Miguélez, and Dennis L. Okholm (Downers Grove, IL: InterVarsity, 2004), 22.
7 Kevin Vanhoozer distinguishes
between inerrancy, a subcategory of infallibility that pertains to
propositional statements, and infallibility, which applies to the “full variety
of Scripture’s utterances” (see Vanhoozer, “Semantics of Biblical Literature,”
in Hermeneutics, Authority, and Canon,
ed. D. A. Carson and John D. Woodbridge [Grand Rapids: Zondervan, 1986],
49–104).
8 John J. Brogan, “Can I Have Your
Autograph? Uses and Abuses of Textual Criticism in Formulating an Evangelical
Doctrine of Scripture,” in Evangelicals
& Scripture, ed. Bacote, Miguélez, and Okholm, 96.

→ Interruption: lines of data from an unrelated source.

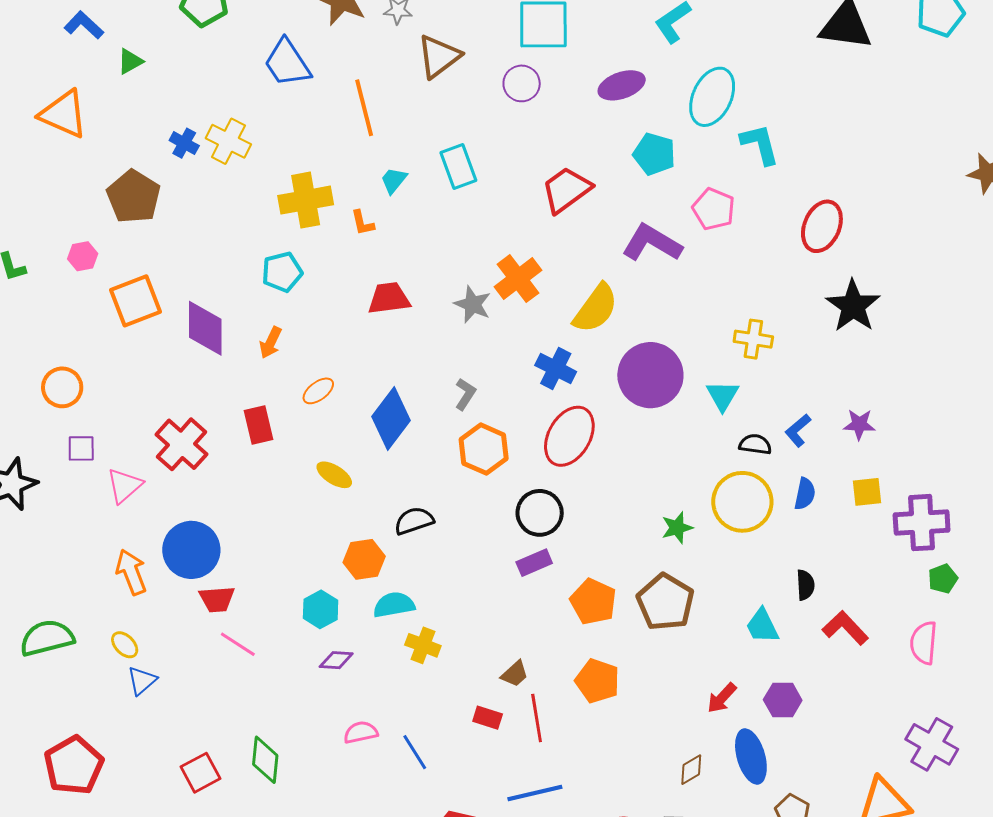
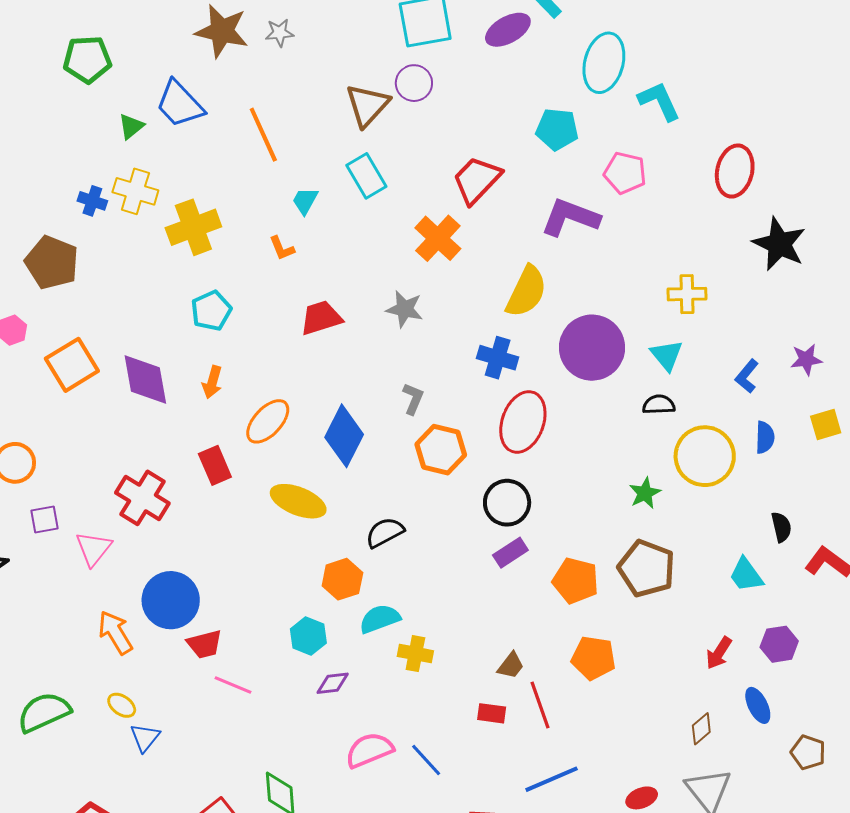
brown triangle: (439, 56) -> (367, 105), moved
green triangle: (130, 61) -> (131, 126), moved
purple ellipse: (622, 85) -> (508, 30), moved
yellow cross: (306, 200) -> (193, 227), moved
orange cross: (518, 279) -> (438, 238), moved
orange ellipse: (318, 391) -> (268, 421), size x1.5
black semicircle: (755, 444) -> (659, 405), moved
yellow ellipse: (334, 475) -> (298, 501), size x1.5
pink semicircle: (361, 732) -> (369, 750), size x1.4
blue ellipse: (751, 756) -> (758, 705), size x0.7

9 Brogan, “Can I Have Your
Autograph?” 97.
10 Brogan, “Can I Have Your
Autograph?,” 98. kjv-only
proponents are normally supporters of the Majority Text, and they make the same
arguments in defense of that text. This is different from the conservative
scholars who provide text-critical reasoning for their support of the Majority
Text.
11 You can check this for yourself by
looking at the footnotes of your English Bible, which should indicate variation
units that have significance for translation.
[1] Anderson,
Amy, and Wendy Widder. 2018. Textual Criticism
of the Bible. Edited by Douglas Mangum. Revised Edition. Vol. 1.
Lexham Methods Series. Bellingham, WA: Lexham Press.